How to complete this task »
Retype the listing below word for word, leaving the pictures out of your answer.
Segment Start: Data block
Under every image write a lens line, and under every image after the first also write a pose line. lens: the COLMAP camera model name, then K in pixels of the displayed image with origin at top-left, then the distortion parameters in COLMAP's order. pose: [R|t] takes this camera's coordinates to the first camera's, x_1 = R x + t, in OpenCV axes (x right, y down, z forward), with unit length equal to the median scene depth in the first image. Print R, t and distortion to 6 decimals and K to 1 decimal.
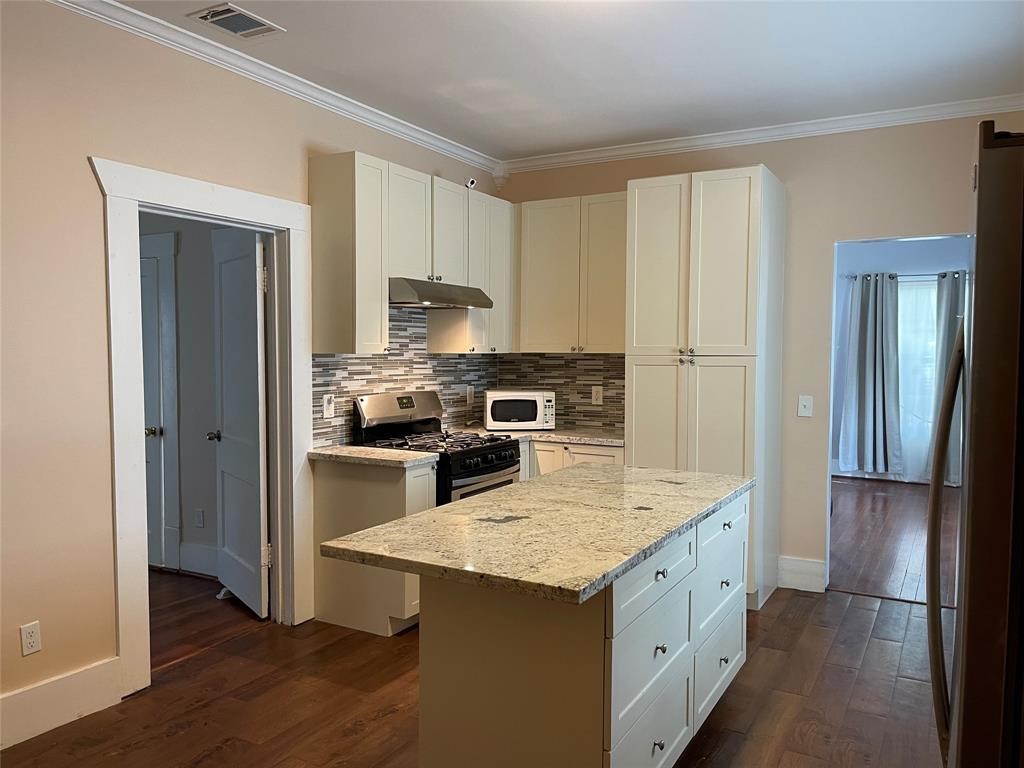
lens RADIAL K [[773.7, 0, 512.0], [0, 773.7, 384.0], [0, 0, 1]] dist [0.100482, -0.134158]
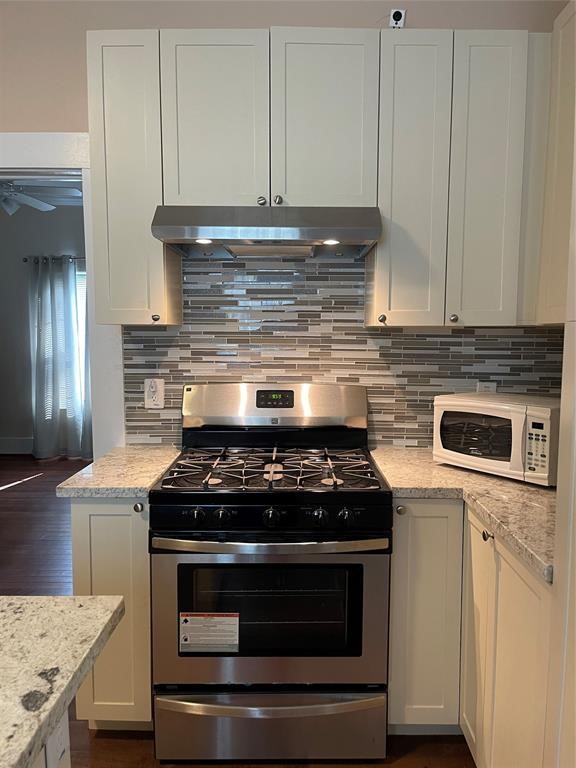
lens RADIAL K [[568.3, 0, 287.6], [0, 568.3, 393.5], [0, 0, 1]] dist [0.001793, -0.002185]
pose [[0.501807, 0.088477, -0.860443, 0.283479], [-0.042261, 0.996075, 0.077778, -0.019205], [0.863947, -0.002666, 0.503576, 0.729663]]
Segment End: Data block
Result for this task »
Under every image write a lens line, and under every image after the first also write a pose line. lens: the COLMAP camera model name, then K in pixels of the displayed image with origin at top-left, then the distortion parameters in COLMAP's order. pose: [R|t] takes this camera's coordinates to the first camera's, x_1 = R x + t, in OpenCV axes (x right, y down, z forward), with unit length equal to the median scene depth in the first image. Print R, t and distortion to 6 decimals and K to 1 decimal.
lens RADIAL K [[773.7, 0, 512.0], [0, 773.7, 384.0], [0, 0, 1]] dist [0.100482, -0.134158]
lens RADIAL K [[568.3, 0, 287.6], [0, 568.3, 393.5], [0, 0, 1]] dist [0.001793, -0.002185]
pose [[0.501807, 0.088477, -0.860443, 0.283479], [-0.042261, 0.996075, 0.077778, -0.019205], [0.863947, -0.002666, 0.503576, 0.729663]]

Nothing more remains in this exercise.